Prometic investors approve Liminal BioSciences Inc.’s name change.

Prometic Life Sciences Inc. (TSX: PLI) (OTCQX: PFSCF) (‘ Prometic ‘ or ‘ Company ‘), a biopharmaceutical company focused on developing new therapies for the treatment of unmet needs in patients with liver, respiratory and kidney disease, announced the results of a special shareholder meeting held in Montreal, Quebec on 3 October 2019. A special resolution authorizing the Company to amend its papers and change its name to Liminal BioSciences Inc was approved by investors representing approximately 87 percent of the cast votes.

The effective date of the name change will be the date of issuance of an amendment certificate under the Canada Business Corporations Act, which we expect to receive shortly. The new website of the company will be launched at www.liminalbiosciences.com at the same time.

The Toronto Stock Exchange (“TSX”) has approved the proposed name change and the Company’s common shares on the TSX are expected to start trading on or about Monday, October 7, 2019, under the symbol “LMNL,” subject to final approval by TSX.

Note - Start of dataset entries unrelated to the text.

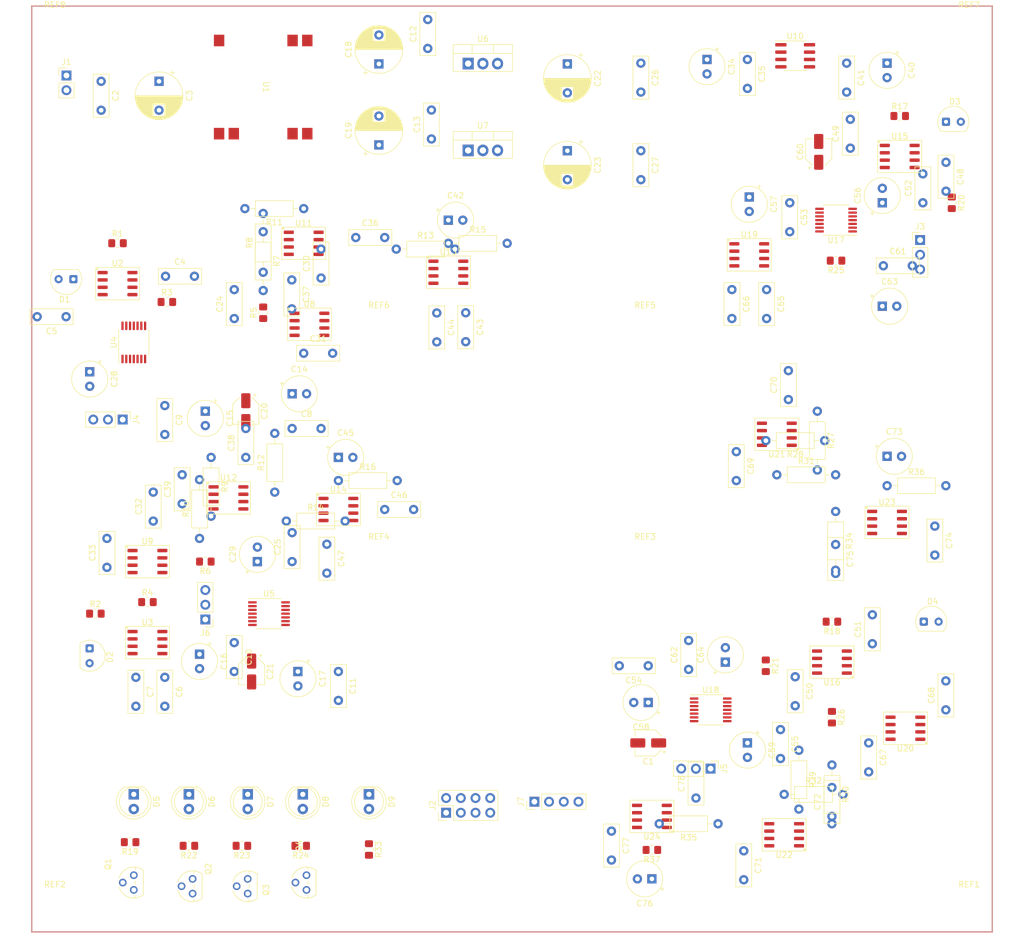
<source format=kicad_pcb>
(kicad_pcb (version 20211014) (generator pcbnew)

  (general
    (thickness 1.6)
  )

  (paper "A4" portrait)
  (layers
    (0 "F.Cu" signal)
    (31 "B.Cu" signal)
    (32 "B.Adhes" user "B.Adhesive")
    (33 "F.Adhes" user "F.Adhesive")
    (34 "B.Paste" user)
    (35 "F.Paste" user)
    (36 "B.SilkS" user "B.Silkscreen")
    (37 "F.SilkS" user "F.Silkscreen")
    (38 "B.Mask" user)
    (39 "F.Mask" user)
    (40 "Dwgs.User" user "User.Drawings")
    (41 "Cmts.User" user "User.Comments")
    (42 "Eco1.User" user "User.Eco1")
    (43 "Eco2.User" user "User.Eco2")
    (44 "Edge.Cuts" user)
    (45 "Margin" user)
    (46 "B.CrtYd" user "B.Courtyard")
    (47 "F.CrtYd" user "F.Courtyard")
    (48 "B.Fab" user)
    (49 "F.Fab" user)
    (50 "User.1" user)
    (51 "User.2" user)
    (52 "User.3" user)
    (53 "User.4" user)
    (54 "User.5" user)
    (55 "User.6" user)
    (56 "User.7" user)
    (57 "User.8" user)
    (58 "User.9" user)
  )

  (setup
    (stackup
      (layer "F.SilkS" (type "Top Silk Screen"))
      (layer "F.Paste" (type "Top Solder Paste"))
      (layer "F.Mask" (type "Top Solder Mask") (thickness 0.01))
      (layer "F.Cu" (type "copper") (thickness 0.035))
      (layer "dielectric 1" (type "core") (thickness 1.51) (material "FR4") (epsilon_r 4.5) (loss_tangent 0.02))
      (layer "B.Cu" (type "copper") (thickness 0.035))
      (layer "B.Mask" (type "Bottom Solder Mask") (thickness 0.01))
      (layer "B.Paste" (type "Bottom Solder Paste"))
      (layer "B.SilkS" (type "Bottom Silk Screen"))
      (copper_finish "None")
      (dielectric_constraints no)
    )
    (pad_to_mask_clearance 0)
    (pcbplotparams
      (layerselection 0x00010fc_ffffffff)
      (disableapertmacros false)
      (usegerberextensions false)
      (usegerberattributes true)
      (usegerberadvancedattributes true)
      (creategerberjobfile true)
      (svguseinch false)
      (svgprecision 6)
      (excludeedgelayer true)
      (plotframeref false)
      (viasonmask false)
      (mode 1)
      (useauxorigin false)
      (hpglpennumber 1)
      (hpglpenspeed 20)
      (hpglpendiameter 15.000000)
      (dxfpolygonmode true)
      (dxfimperialunits true)
      (dxfusepcbnewfont true)
      (psnegative false)
      (psa4output false)
      (plotreference true)
      (plotvalue true)
      (plotinvisibletext false)
      (sketchpadsonfab false)
      (subtractmaskfromsilk false)
      (outputformat 1)
      (mirror false)
      (drillshape 1)
      (scaleselection 1)
      (outputdirectory "")
    )
  )

  (net 0 "")
  (net 1 "Net-(C1-Pad1)")
  (net 2 "GND")
  (net 3 "+5V")
  (net 4 "+12V")
  (net 5 "-12V")
  (net 6 "+15V")
  (net 7 "-15V")
  (net 8 "Net-(C20-Pad1)")
  (net 9 "Net-(C21-Pad1)")
  (net 10 "+10V")
  (net 11 "Net-(C42-Pad1)")
  (net 12 "V2")
  (net 13 "Net-(C45-Pad1)")
  (net 14 "V4")
  (net 15 "Net-(C60-Pad1)")
  (net 16 "Net-(C73-Pad1)")
  (net 17 "V1")
  (net 18 "Net-(C76-Pad1)")
  (net 19 "V3")
  (net 20 "Net-(D1-Pad1)")
  (net 21 "Net-(D2-Pad1)")
  (net 22 "Net-(D3-Pad1)")
  (net 23 "Net-(D4-Pad1)")
  (net 24 "Net-(D5-Pad2)")
  (net 25 "Net-(D6-Pad2)")
  (net 26 "Net-(D7-Pad2)")
  (net 27 "Net-(D8-Pad2)")
  (net 28 "Net-(D9-Pad2)")
  (net 29 "SDI")
  (net 30 "SDO")
  (net 31 "CLK")
  (net 32 "CS1{slash}")
  (net 33 "CS2{slash}")
  (net 34 "CS3{slash}")
  (net 35 "CS4{slash}")
  (net 36 "unconnected-(J2-Pad8)")
  (net 37 "RL1")
  (net 38 "RW1")
  (net 39 "RH1")
  (net 40 "RL2")
  (net 41 "RW2")
  (net 42 "RH2")
  (net 43 "RL3")
  (net 44 "RW3")
  (net 45 "RH3")
  (net 46 "RL4")
  (net 47 "RW4")
  (net 48 "RH4")
  (net 49 "Net-(Q1-Pad2)")
  (net 50 "Net-(Q2-Pad2)")
  (net 51 "Net-(Q3-Pad2)")
  (net 52 "Net-(Q4-Pad2)")
  (net 53 "Net-(R1-Pad2)")
  (net 54 "Net-(R2-Pad2)")
  (net 55 "Net-(R5-Pad2)")
  (net 56 "Net-(R10-Pad1)")
  (net 57 "Net-(R11-Pad2)")
  (net 58 "Net-(R10-Pad2)")
  (net 59 "Net-(R11-Pad1)")
  (net 60 "Net-(R12-Pad1)")
  (net 61 "Net-(R17-Pad2)")
  (net 62 "Net-(R18-Pad2)")
  (net 63 "Net-(R25-Pad2)")
  (net 64 "Net-(R26-Pad2)")
  (net 65 "Net-(R27-Pad2)")
  (net 66 "Net-(R29-Pad2)")
  (net 67 "Net-(R31-Pad1)")
  (net 68 "Net-(R32-Pad1)")
  (net 69 "unconnected-(U1-Pad2)")
  (net 70 "unconnected-(U1-Pad6)")
  (net 71 "unconnected-(U1-Pad9)")
  (net 72 "unconnected-(U2-Pad1)")
  (net 73 "unconnected-(U2-Pad5)")
  (net 74 "unconnected-(U2-Pad8)")
  (net 75 "unconnected-(U3-Pad1)")
  (net 76 "unconnected-(U3-Pad5)")
  (net 77 "unconnected-(U3-Pad8)")
  (net 78 "unconnected-(U4-Pad14)")
  (net 79 "unconnected-(U5-Pad14)")
  (net 80 "unconnected-(U8-Pad1)")
  (net 81 "unconnected-(U8-Pad5)")
  (net 82 "unconnected-(U8-Pad8)")
  (net 83 "unconnected-(U9-Pad1)")
  (net 84 "unconnected-(U9-Pad5)")
  (net 85 "unconnected-(U9-Pad8)")
  (net 86 "unconnected-(U10-Pad3)")
  (net 87 "unconnected-(U10-Pad5)")
  (net 88 "unconnected-(U11-Pad1)")
  (net 89 "unconnected-(U11-Pad5)")
  (net 90 "unconnected-(U11-Pad8)")
  (net 91 "unconnected-(U12-Pad1)")
  (net 92 "unconnected-(U12-Pad5)")
  (net 93 "unconnected-(U12-Pad8)")
  (net 94 "unconnected-(U13-Pad1)")
  (net 95 "unconnected-(U13-Pad5)")
  (net 96 "unconnected-(U13-Pad8)")
  (net 97 "unconnected-(U14-Pad1)")
  (net 98 "unconnected-(U14-Pad5)")
  (net 99 "unconnected-(U14-Pad8)")
  (net 100 "unconnected-(U15-Pad1)")
  (net 101 "unconnected-(U15-Pad5)")
  (net 102 "unconnected-(U15-Pad8)")
  (net 103 "unconnected-(U16-Pad1)")
  (net 104 "unconnected-(U16-Pad5)")
  (net 105 "unconnected-(U16-Pad8)")
  (net 106 "unconnected-(U17-Pad14)")
  (net 107 "unconnected-(U18-Pad14)")
  (net 108 "unconnected-(U19-Pad1)")
  (net 109 "unconnected-(U19-Pad5)")
  (net 110 "unconnected-(U19-Pad8)")
  (net 111 "unconnected-(U20-Pad1)")
  (net 112 "unconnected-(U20-Pad5)")
  (net 113 "unconnected-(U20-Pad8)")
  (net 114 "unconnected-(U21-Pad1)")
  (net 115 "unconnected-(U21-Pad5)")
  (net 116 "unconnected-(U21-Pad8)")
  (net 117 "unconnected-(U22-Pad1)")
  (net 118 "unconnected-(U22-Pad5)")
  (net 119 "unconnected-(U22-Pad8)")
  (net 120 "unconnected-(U23-Pad1)")
  (net 121 "unconnected-(U23-Pad5)")
  (net 122 "unconnected-(U23-Pad8)")
  (net 123 "unconnected-(U24-Pad1)")
  (net 124 "unconnected-(U24-Pad5)")
  (net 125 "unconnected-(U24-Pad8)")

  (footprint "Package_SO_AKL:SO-8_3.9x4.9mm_P1.27mm" (layer "F.Cu") (at 71 108))

  (footprint "MountingHole:MountingHole_3.2mm_M3" (layer "F.Cu") (at 185 209))

  (footprint "Capacitor_THT:CP_Radial_Tantal_D6.0mm_P2.50mm" (layer "F.Cu") (at 142.875 166.37 90))

  (footprint "Resistor_THT:R_Axial_DIN0207_L6.3mm_D2.5mm_P10.16mm_Horizontal" (layer "F.Cu") (at 151.765 134))

  (footprint "Capacitor_THT:CP_Radial_Tantal_D6.0mm_P2.50mm" (layer "F.Cu") (at 68 120))

  (footprint "Resistor_THT:R_Axial_DIN0207_L6.3mm_D2.5mm_P10.16mm_Horizontal" (layer "F.Cu") (at 54 131 -90))

  (footprint "Capacitor_THT:C_Rect_L7.2mm_W2.5mm_P5.00mm_FKS2_FKP2_MKS2_MKP2" (layer "F.Cu") (at 79 93))

  (footprint "Resistor_SMD:R_0805_2012Metric_Pad1.20x1.40mm_HandSolder" (layer "F.Cu") (at 161.29 159.385 180))

  (footprint "Package_SO_AKL:SO-8_3.9x4.9mm_P1.27mm" (layer "F.Cu") (at 173 78.995))

  (footprint "MountingHole:MountingHole_3.2mm_M3" (layer "F.Cu") (at 27 209))

  (footprint "LED_THT:LED_D5.0mm" (layer "F.Cu") (at 69.85 189.225 -90))

  (footprint "OptoDevice:Osram_SFH205" (layer "F.Cu") (at 177.165 159.385))

  (footprint "Package_TO_SOT_THT:TO-220-3_Vertical" (layer "F.Cu") (at 98.425 62.945))

  (footprint "Package_SO_AKL:SO-8_3.9x4.9mm_P1.27mm" (layer "F.Cu") (at 130.175 193.04 180))

  (footprint "Capacitor_THT:C_Rect_L7.2mm_W2.5mm_P5.00mm_FKS2_FKP2_MKS2_MKP2" (layer "F.Cu") (at 28.94 106.68 180))

  (footprint "Capacitor_THT:C_Rect_L7.2mm_W2.5mm_P5.00mm_FKS2_FKP2_MKS2_MKP2" (layer "F.Cu") (at 91.44 60.325 90))

  (footprint "Connector_PinHeader_2.54mm:PinHeader_1x03_P2.54mm_Vertical" (layer "F.Cu") (at 38.72 124.46 -90))

  (footprint "Resistor_THT:R_Axial_DIN0207_L6.3mm_D2.5mm_P10.16mm_Horizontal" (layer "F.Cu") (at 76 135))

  (footprint "MountingHole:MountingHole_5.3mm_M5" (layer "F.Cu") (at 83 111))

  (footprint "Resistor_SMD:R_0805_2012Metric_Pad1.20x1.40mm_HandSolder" (layer "F.Cu") (at 161.29 175.895 -90))

  (footprint "Resistor_THT:R_Axial_DIN0207_L6.3mm_D2.5mm_P10.16mm_Horizontal" (layer "F.Cu") (at 161.925 140.335 -90))

  (footprint "Capacitor_THT:C_Rect_L7.2mm_W2.5mm_P5.00mm_FKS2_FKP2_MKS2_MKP2" (layer "F.Cu") (at 44 142 90))

  (footprint "Resistor_THT:R_Axial_DIN0207_L6.3mm_D2.5mm_P10.16mm_Horizontal" (layer "F.Cu") (at 141.605 194.31 180))

  (footprint "Capacitor_THT:C_Rect_L7.2mm_W2.5mm_P5.00mm_FKS2_FKP2_MKS2_MKP2" (layer "F.Cu") (at 167.64 180.34 -90))

  (footprint "Capacitor_THT:CP_Radial_D8.0mm_P5.00mm" (layer "F.Cu") (at 45 66 -90))

  (footprint "Capacitor_SMD:CP_Elec_4x5.8" (layer "F.Cu") (at 129.54 180.34 180))

  (footprint "Capacitor_THT:C_Rect_L7.2mm_W2.5mm_P5.00mm_FKS2_FKP2_MKS2_MKP2" (layer "F.Cu") (at 163.83 62.865 -90))

  (footprint "Connector_PinHeader_2.54mm:PinHeader_1x04_P2.54mm_Vertical" (layer "F.Cu") (at 109.865 190.5 90))

  (footprint "Capacitor_THT:C_Rect_L7.2mm_W2.5mm_P5.00mm_FKS2_FKP2_MKS2_MKP2" (layer "F.Cu") (at 154 86.995 -90))

  (footprint "Resistor_THT:R_Axial_DIN0207_L6.3mm_D2.5mm_P10.16mm_Horizontal" (layer "F.Cu") (at 160.035 128.095 180))

  (footprint "Resistor_THT:R_Axial_DIN0207_L6.3mm_D2.5mm_P10.16mm_Horizontal" (layer "F.Cu") (at 63 99 90))

  (footprint "Package_SO:TSSOP-14_4.4x5mm_P0.65mm" (layer "F.Cu") (at 64 158))

  (footprint "J111:TO92" (layer "F.Cu") (at 39.37 204.47 90))

  (footprint "traco:TDR_3SM" (layer "F.Cu") (at 63 67 -90))

  (footprint "Capacitor_THT:C_Rect_L7.2mm_W2.5mm_P5.00mm_FKS2_FKP2_MKS2_MKP2" (layer "F.Cu") (at 46.1225 99.695))

  (footprint "Resistor_SMD:R_0805_2012Metric_Pad1.20x1.40mm_HandSolder" (layer "F.Cu") (at 130.175 198.835 180))

  (footprint "Capacitor_THT:CP_Radial_Tantal_D6.0mm_P2.50mm" (layer "F.Cu") (at 69 168 -90))

  (footprint "Capacitor_THT:CP_Radial_Tantal_D6.0mm_P2.50mm" (layer "F.Cu") (at 170.815 62.865 -90))

  (footprint "Package_SO:TSSOP-14_4.4x5mm_P0.65mm" (layer "F.Cu") (at 140.335 174.625))

  (footprint "Resistor_SMD:R_0805_2012Metric_Pad1.20x1.40mm_HandSolder" (layer "F.Cu") (at 50.165 198.12 180))

  (footprint "Package_SO:SOIC-8_3.9x4.9mm_P1.27mm" (layer "F.Cu") (at 154.94 61.595))

  (footprint "Capacitor_THT:CP_Radial_D8.0mm_P5.00mm" (layer "F.Cu") (at 83 77 90))

  (footprint "Resistor_SMD:R_0805_2012Metric_Pad1.20x1.40mm_HandSolder" (layer "F.Cu")
    (tedit 5F68FEEE) (tstamp 54ec878f-4177-4941-9ec7-6b825799ad64)
    (at 173 71.995)
    (descr "Resistor SMD 0805 (2012 Metric), square (rectangular) end terminal, IPC_7351 nominal with elongated pad for handsoldering. (Body size source: IPC-SM-782 page 72, https://www.pcb-3d.com/wordpress/wp-content/uploads/ipc-sm-782a_amendment_1_and_2.pdf), generated with kicad-footprint-generator")
    (tags "resistor handsolder")
    (property "Sheetfile" "opticalAbsorptionMeasurement.kicad_sch")
    (property "Sheetname" "")
    (path "/66f12860-b0fb-41af-a974-20cf0e5d277a")
    (attr smd)
    (fp_text reference "R17" (at 0 -1.65) (layer "F.SilkS")
      (effects (font (size 1 1) (thickness 0.15)))
      (tstamp 97ae9d34-8996-4745-8434-cb6df4283093)
    )
    (fp_text value "10M" (at 0 1.65) (layer "F.Fab")
      (effects (font (size 1 1) (thickness 0.15)))
      (tstamp 9d55a2ca-e880-4260-aeec-9cfde0a5664b)
    )
    (fp_text user "${REFERENCE}" (at 0 0) (layer "F.Fab")
      (effects (font (size 0.5 0.5) (thickness 0.08)))
      (tstamp 8c3a4908-e3ea-477d-a889-bb0b84bc2e86)
    )
    (fp_line (start -0.227064 -0.735) (end 0.227064 -0.735) (layer "F.SilkS") (width 0.12) (tstamp 37ba1bdb-e0bc-4178-9ef8-d464ae86b7b8))
    (fp_line (start -0.227064 0.735) (end 0.227064 0.735) (layer "F.SilkS") (width 0.12) (tstamp 9e3f1419-9229-46d8-94aa-d4b576959537))
    (fp_line (start -1.85 0.95) (end -1.85 -0.95) (layer "F.CrtYd") (width 0.05) (tstamp 492f68bc-468b-4ac7-99bb-3ddc0eb62d69))
    (fp_line (start 1.85 0.95) (end -1.85 0.95) (layer "F.CrtYd") (width 0.05) (tstamp 7008cca9-5f8a-41c0-bb57-469b6fbad8b7))
    (fp_line (start -1.85 -0.95) (end 1.85 -0.95) (layer "F.CrtYd") (width 0.05) (tstamp 85cf33eb-c1b0-4707-8fe7-15b8518580a1))
    (fp_line (start 1.85 -0.95) (end 1.85 0.95) (layer "F.CrtYd") (width 0.05) (tstamp d0a81d75-8ea2-492d-adf6-99198e9336fe))
    (fp_line (start 1 0.625) (end -1 0.625) (layer "F.Fab") (width 0.1) (tstamp 005aba48-8a60-4840-b6a9-106d1077a81f))
    (fp_line (start 1 -0.625) (end 1 0.625) (layer "F.Fab") (width 0.1) (tstamp 2abbc00e-75d8-48f4-b29e-a68f032ec3f2
... [517229 chars truncated]
</source>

The name change would change the CUSIP number of the Company for its common shares to 53272L103 and its ISIN to CA53272L1031.

About Prometic

Prometic (www.prometic.com) is a groundbreaking biopharmaceutical company with a wide range of small molecule drugs under development to address unmet needs for patients with liver, respiratory and kidney disease. The work carried out by Prometic includes the study of several G-protein-coupled receptors, GPR40 and GPR120, identified as free fatty acid receptors (FFARs) and a similar metabolic receptor, GPR84. Both drug candidates have a different mechanism of action as GPR40 and GPR 120 agonists (“stimulators”) and GPR84 (“inhibitors”) antagonists. After further review and approval by the FDA and EMA, our lead drug candidate, PBI-4050, is expected to enter clinical Phase 3 trials for the treatment of Alström Syndrome. A second candidate for the drug, PBI-4547, is currently in a clinical Phase 1 trial.